C’est le printemps aujourd’hui et Ariane Krol le souligne avec un appel à l’indignation concernant le scandale du mois : Le détournement des renseignements privés des milions d’utilisateurs Facebook à des fins électorales pour élire Trump. Je vais vous confier une chose toute simple, c’est envers nous qu’il faudrait la tourner cette indignation, en tout premier lieu.

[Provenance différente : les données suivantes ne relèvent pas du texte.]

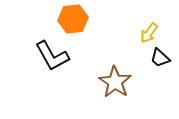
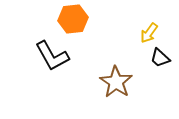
brown star: moved 1 px right
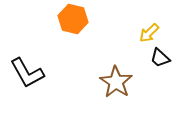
orange hexagon: rotated 20 degrees clockwise
yellow arrow: rotated 10 degrees clockwise
black L-shape: moved 25 px left, 17 px down
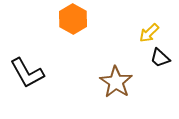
orange hexagon: rotated 16 degrees clockwise
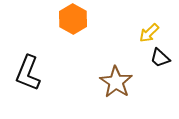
black L-shape: moved 1 px right; rotated 51 degrees clockwise
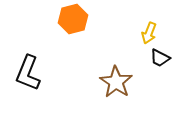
orange hexagon: rotated 16 degrees clockwise
yellow arrow: rotated 25 degrees counterclockwise
black trapezoid: rotated 15 degrees counterclockwise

C’est bien nous qui ne lisons pas les termes et conditions, qui cochons les cases de consentement lors de notre inscription sur un site et un autre. C’est bien nous aussi qui prenons à la légère ce qui est pourtant écrit, de façon souvent floue j’en conviens, mais qui laisse justement assez de flous pour que nous soyons vigilants et vigilantes.

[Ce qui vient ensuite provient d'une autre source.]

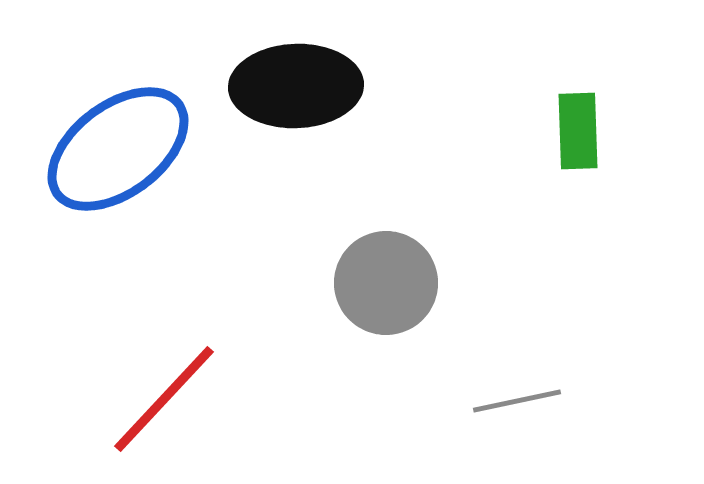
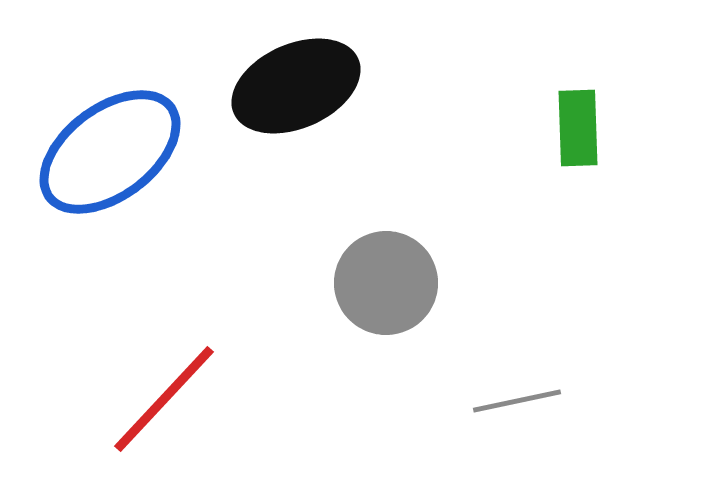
black ellipse: rotated 22 degrees counterclockwise
green rectangle: moved 3 px up
blue ellipse: moved 8 px left, 3 px down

C’est nous aussi qui partageons des photographies, sachant très bien qu’elles pourront être téléchargées sur le disque dur des utilisateurs. C’est pas le voisin qui met des photos de vous en speedo à Cuba, en bikini à Punta Cana, enfin, vous voyez le genre. C’est nous qui les envoyons gracieusement et bêtement pour montrer le meilleur de soi.

Ces géants nous les avons construits, alimentés, nourris. Détail par détail, lentement mais sûrement, raffinant de plus en plus la précision et les indices qui peuvent maintenant permettre à Google, Facebook, Instagram, mais aussi tout un tas d’autres sites et applications dont on parle moins souvent et qui sont tout autant sinon plus délinquante. Les liens de connexion et d’inscription que j’accepte de faire en pesant rapidement sur le bouton “M’inscrire avec Facebook” ou “M’inscrire avec Google” sans lire davantage les termes et conditions, c’est moi qui le fait.

C’est notre paresse intellectuelle et notre crédulité qui nous pètent au visage

Pour les utilisateurs aujourd’hui, Internet, c’est Google et Facebook. À une certaine époque, aux débuts du web, on se partageait des découvertes d’adresses (URL) par message courriel, on achetait des revues qui présentaient des sites Internet, m’enfin, on “tapait” des URL dans la barre d’adresse de notre navigateur web.

Aujourd’hui, à cet époque où une vaste tranche de personnes ne savent pas qu’on peut taper autre chose que Google dans la barre d’adresse du navigateur, c’est inquiétant. C’est sans compter les gens qui croient que pour atteindre l’URL d’un site, on doit l’inscrire dans le champ de recherche de Google. C’est ainsi parce que bien souvent, sachant trop pas quoi en faire de la barre d’adresse, ils en ont masqué l’affichage. C’est pathétique, et c’est la faute de personne sauf celle qui se trouve entre la chaise et son clavier.

Je vous raconte même pas le nombre de gens qui cherchent sur Facebook votre site Internet quand vous leur avez dit en avoir un. Pour eux, Internet, c’est Facebook et Google. Cette construction mentale et la perception du web qui en découle, il est trop tard pour la déconstruire.

Facebook a obligé personne à mettre plus souvent à jour sa page perso sur ce géant des médias sociaux que notre propre site Internet personnel. Je ne compte plus les entreprises qui se suffisent et se contentent de mettre à jour leur page d’affaire  Facebook au détriment de leur site Internet corporatif. Le géant, on lui a donné l’importance qu’il a. C’est à nous maintenant de nous “normaliser”.

C’est pourquoi j’imagine qu’Ariane Krol aimerait tant que le gouvernement agisse à notre place, je la cite :

on ne peut pas laisser cette entreprise gérer des montagnes de renseignements personnels comme bon lui semble. L’heure n’est plus aux excuses ni aux promesses, les États doivent s’en mêler.

Elle s’en mêle déjà l’état. Edward Snowden a démontré comment d’ailleurs. Elle les consomme ces renseignements, s’en gavent, et agit avec d’autant plus de monstruosité que le font les agences comme Cambridge Analytica. En appeler aux gouvernements, c’est entrer un loup de plus dans la bergerie.